Después de la victoria de Ciro contra el rey Creso de Lidia, el Imperio de Babilonia se encontraba cercado desde el Mediterráneo al Golfo pérsico por las poderosas fuerzas de las poblaciones iranias. La única retaguardia posible era Arabia, susceptible siempre de proporcionar levas importantes entre sus poblaciones nómadas. El ataque persa contra Babilonia se produjo finalmente en el 539 y tras un breve combate Ciro entró triunfal en la ciudad. Pero si a los ojos del historiador aquel acontecimiento parece digno de marcar el final de una época, aquellos que lo vivieron apenas percibieron cambios de importancia. En la práctica un soberano había sustituido a otro después de derrotarle, cosa nada extraña en toda la anterior historia de Mesopotamia, y el talante conciliador del persa, que se dedicó a restaurar los templos y a garantizar la celebración del culto, como se había hecho siempre, contribuyó notablemente a suavizar los contrastes entre un reinado y otro. El respeto a las tradiciones locales fue asegurado y Babilonia habría de florecer nuevamente bajo la égida de los soberanos aqueménidas que, a la postre, no fueron peores amos que los anteriores, casitas, caldeos o asirios.
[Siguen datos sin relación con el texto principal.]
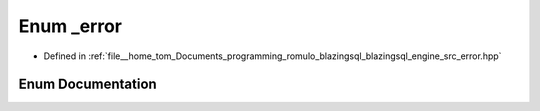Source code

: .. _exhale_enum_error_8hpp_1a43b1a8391d990a85e89d3ad398e7aa3a:

Enum _error
===========

- Defined in :ref:`file__home_tom_Documents_programming_romulo_blazingsql_blazingsql_engine_src_error.hpp`


Enum Documentation
------------------


.. doxygenenum:: _error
El nacionalismo asirio, después de haber absorbido y desarticulado por la fuerza de las armas las pequeñas naciones de origen tribal formadas tras la crisis del siglo XIII a. C, había terminado pereciendo en el campo de batalla y su heredero, el babilonio, aunque brillante, había resultado efímero, desapareciendo ambos en el traslado y mezcla de poblaciones que, comenzada por los asirios como una estrategia de dominación, fue luego continuada por los persas. Medos, árabes, judíos, egipcios, sirios, urarteos y persas convivían, aquí y allí, con la población local que en muchas ocasiones había sido desplazada desde otro lugar, utilizando como lengua común el arameo, lo que contribuyó a la pérdida definitiva de los signos de la propia identidad cultural.